I’m a planner. I love putting things in my calendar and I’d be lying if I said I didn’t color code everything. Recently, a friend and I took some time to get our nails done and stop by one of our favorite places for lunch (hence the delicious treat pictured above, thank you Fox Meadows!). On the way home I got to thinking about how busy life can get and how there were often months I would look at my calendar and spread myself so thin, I’d have multiple things going on almost everyday. I thought staying busy would fix what I was missing. I thought that by keeping my mind busy and by making it to every possible thing I could I wouldn’t think so much about the underlying hurt.
But it was exhausting. I was feeling the pressures of trying to make everyone else happy and make it to every little thing while I was wearing myself out. I felt obligated to be present at everything and although I may have been there physically, I wasn’t always present mentally. I truly felt like if I didn’t go to certain things I would let others down and I would be a huge disappointment to them.

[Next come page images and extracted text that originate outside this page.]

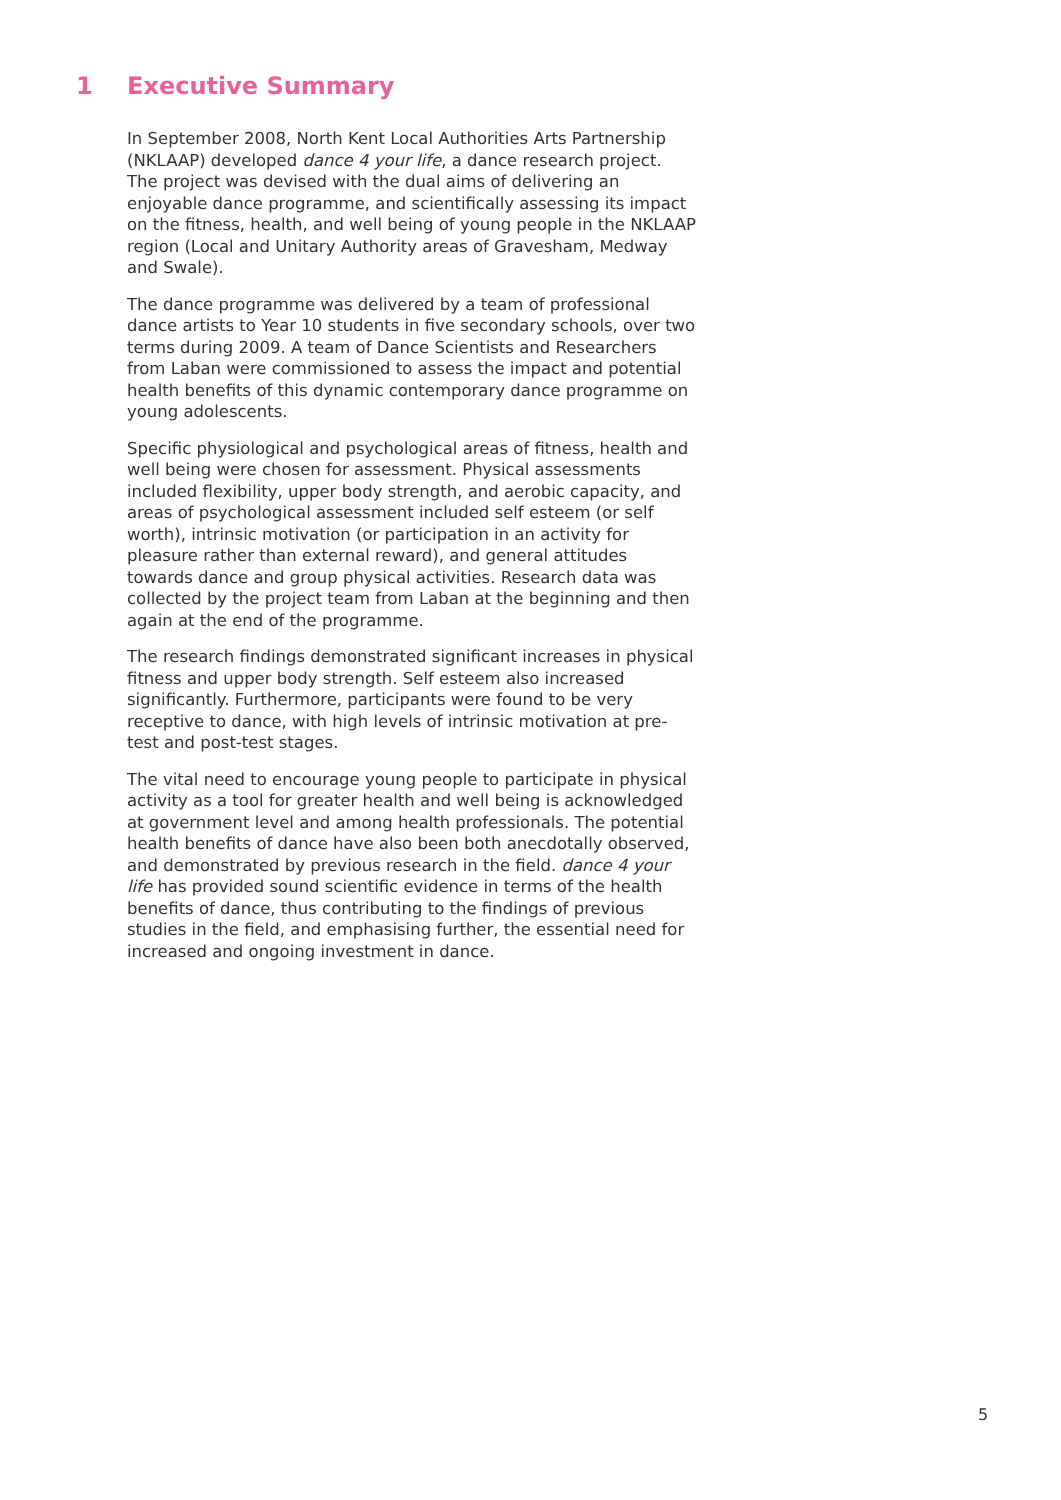1 Executive Summary
In September 2008, North Kent Local Authorities Arts Partnership (NKLAAP) developed dance 4 your life, a dance research project. The project was devised with the dual aims of delivering an enjoyable dance programme, and scientifically assessing its impact on the fitness, health, and well being of young people in the NKLAAP region (Local and Unitary Authority areas of Gravesham, Medway and Swale).
The dance programme was delivered by a team of professional dance artists to Year 10 students in five secondary schools, over two terms during 2009. A team of Dance Scientists and Researchers from Laban were commissioned to assess the impact and potential health benefits of this dynamic contemporary dance programme on young adolescents.
Specific physiological and psychological areas of fitness, health and well being were chosen for assessment. Physical assessments included flexibility, upper body strength, and aerobic capacity, and areas of psychological assessment included self esteem (or self worth), intrinsic motivation (or participation in an activity for pleasure rather than external reward), and general attitudes towards dance and group physical activities. Research data was collected by the project team from Laban at the beginning and then again at the end of the programme.
The research findings demonstrated significant increases in physical fitness and upper body strength. Self esteem also increased significantly. Furthermore, participants were found to be very receptive to dance, with high levels of intrinsic motivation at pre-test and post-test stages.
The vital need to encourage young people to participate in physical activity as a tool for greater health and well being is acknowledged at government level and among health professionals. The potential health benefits of dance have also been both anecdotally observed, and demonstrated by previous research in the field. dance 4 your life has provided sound scientific evidence in terms of the health benefits of dance, thus contributing to the findings of previous studies in the field, and emphasising further, the essential need for increased and ongoing investment in dance.
5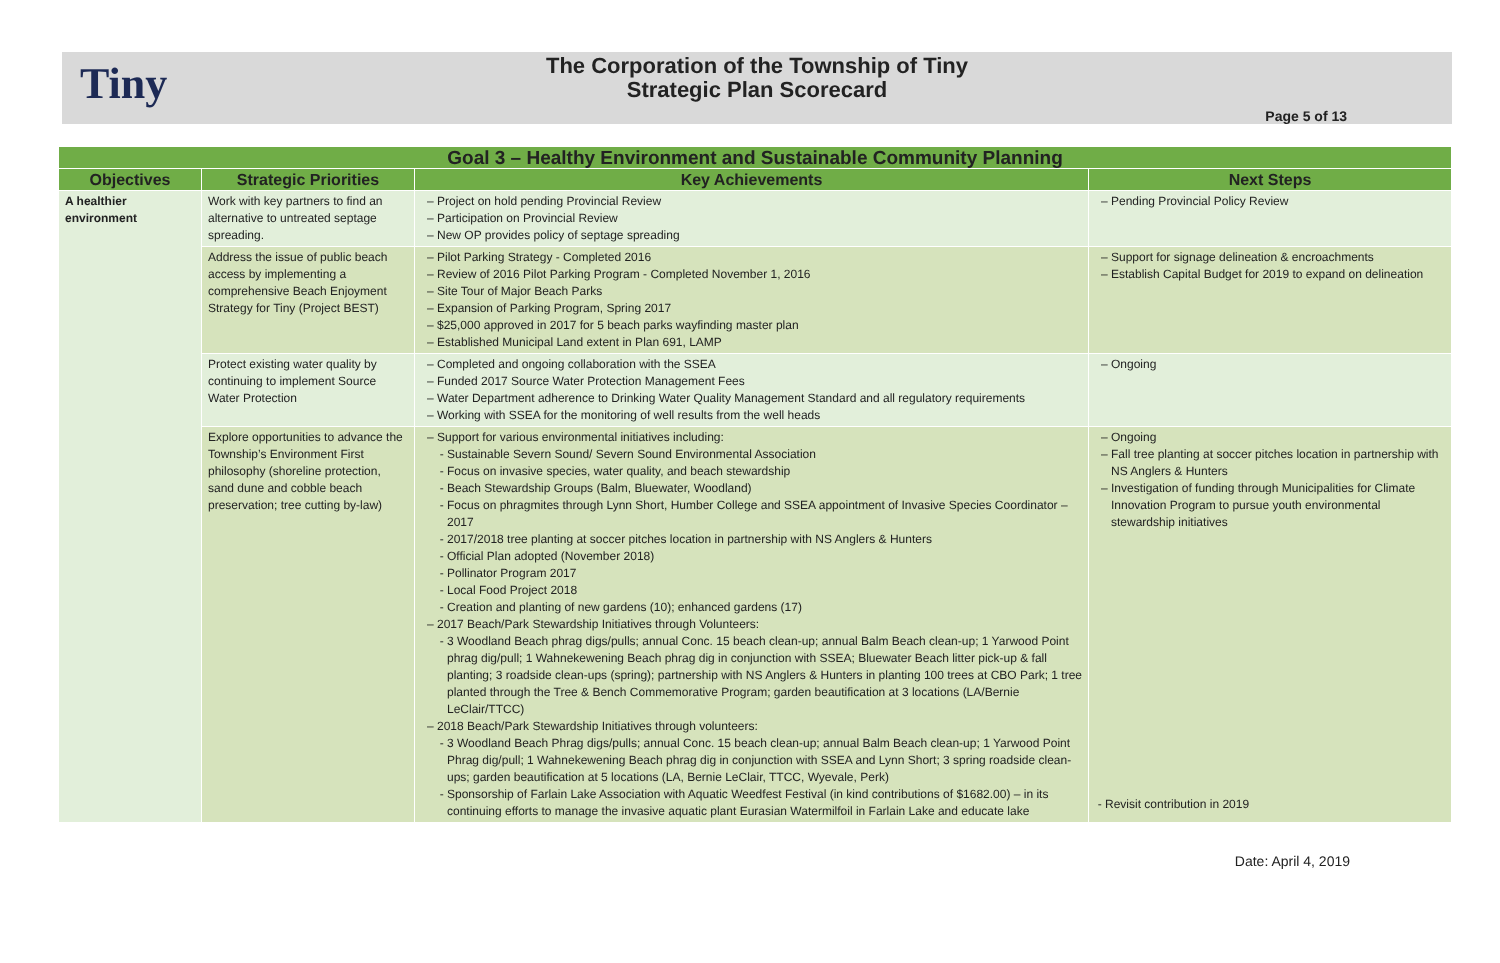Tiny
The Corporation of the Township of Tiny
Strategic Plan Scorecard
Page 5 of 13
| Goal 3 – Healthy Environment and Sustainable Community Planning | | | |
| Objectives | Strategic Priorities | Key Achievements | Next Steps |
| A healthier environment | Work with key partners to find an alternative to untreated septage spreading. | Project on hold pending Provincial Review Participation on Provincial Review New OP provides policy of septage spreading | Pending Provincial Policy Review |
| | Address the issue of public beach access by implementing a comprehensive Beach Enjoyment Strategy for Tiny (Project BEST) | Pilot Parking Strategy - Completed 2016 Review of 2016 Pilot Parking Program - Completed November 1, 2016 Site Tour of Major Beach Parks Expansion of Parking Program, Spring 2017 $25,000 approved in 2017 for 5 beach parks wayfinding master plan Established Municipal Land extent in Plan 691, LAMP | Support for signage delineation & encroachments Establish Capital Budget for 2019 to expand on delineation |
| | Protect existing water quality by continuing to implement Source Water Protection | Completed and ongoing collaboration with the SSEA Funded 2017 Source Water Protection Management Fees Water Department adherence to Drinking Water Quality Management Standard and all regulatory requirements Working with SSEA for the monitoring of well results from the well heads | Ongoing |
| | Explore opportunities to advance the Township’s Environment First philosophy (shoreline protection, sand dune and cobble beach preservation; tree cutting by-law) | Support for various environmental initiatives including: Sustainable Severn Sound/ Severn Sound Environmental Association Focus on invasive species, water quality, and beach stewardship Beach Stewardship Groups (Balm, Bluewater, Woodland) Focus on phragmites through Lynn Short, Humber College and SSEA appointment of Invasive Species Coordinator – 2017 2017/2018 tree planting at soccer pitches location in partnership with NS Anglers & Hunters Official Plan adopted (November 2018) Pollinator Program 2017 Local Food Project 2018 Creation and planting of new gardens (10); enhanced gardens (17) 2017 Beach/Park Stewardship Initiatives through Volunteers: 3 Woodland Beach phrag digs/pulls; annual Conc. 15 beach clean-up; annual Balm Beach clean-up; 1 Yarwood Point phrag dig/pull; 1 Wahnekewening Beach phrag dig in conjunction with SSEA; Bluewater Beach litter pick-up & fall planting; 3 roadside clean-ups (spring); partnership with NS Anglers & Hunters in planting 100 trees at CBO Park; 1 tree planted through the Tree & Bench Commemorative Program; garden beautification at 3 locations (LA/Bernie LeClair/TTCC) 2018 Beach/Park Stewardship Initiatives through volunteers: 3 Woodland Beach Phrag digs/pulls; annual Conc. 15 beach clean-up; annual Balm Beach clean-up; 1 Yarwood Point Phrag dig/pull; 1 Wahnekewening Beach phrag dig in conjunction with SSEA and Lynn Short; 3 spring roadside clean-ups; garden beautification at 5 locations (LA, Bernie LeClair, TTCC, Wyevale, Perk) Sponsorship of Farlain Lake Association with Aquatic Weedfest Festival (in kind contributions of $1682.00) – in its continuing efforts to manage the invasive aquatic plant Eurasian Watermilfoil in Farlain Lake and educate lake | Ongoing Fall tree planting at soccer pitches location in partnership with NS Anglers & Hunters Investigation of funding through Municipalities for Climate Innovation Program to pursue youth environmental stewardship initiatives Revisit contribution in 2019 |
Date: April 4, 2019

It was a hard pill to swallow feeling like the effort I had to give wasn’t enough for others. Let me say that again. I felt like the effort I had to give wasn’t enough for OTHERS. But what about me? What was I doing to fill my cup? It was a rude awakening realizing that I couldn’t continue to give from an empty cup and the more I was willing to give, it felt like the more everyone else was willing to take.
It took me a long time to realize I needed to start making commitments to myself and setting boundaries on what I felt were obligations to others. I needed to start adding in those yellow “fun things” on my calendar and truly take time to do things and spend time with the people who I wanted.
“Let whatever you do today be enough. Let go of the judgement you have about what you “should be” or “could be” doing today, allow yourself to just be.”
Daniell Koepke
I finally realized it was time I took a step back and stopped throwing out an automatic yes every time I was asked to go do this or that. I started prioritizing myself and it’s amazing the changes I started to see in both myself and others. I stopped putting so much effort into relationships that I felt were draining to me and began to create a community that I felt supported me and was impacting me in a positive way. I stopped doing the things I would have considered “obligations” before and started to fill my calendar with things that truly were feeding my soul. Was everyone supportive? Absolutely not. But again, the things I found draining I stopped putting effort into and chose to take that effort and put it towards something good.
Grief is a hard enough journey and to feel that you have to be everything to everyone makes things so much more difficult. It adds unnecessary pressure. So I say take that time to fill your cup. Do things you love and spend time with the people who make you happy and make you a better version of yourself. Go out with friends and eat ice cream until your stomach hurts, read that book that’s been sitting on your shelf forever, take the vacation you’ve been thinking about planning. But don’t let the expectations others have for you determine how you’re spending your time. Don’t let the obligations you feel you owe to someone else overtake the commitments you’ve made to yourself.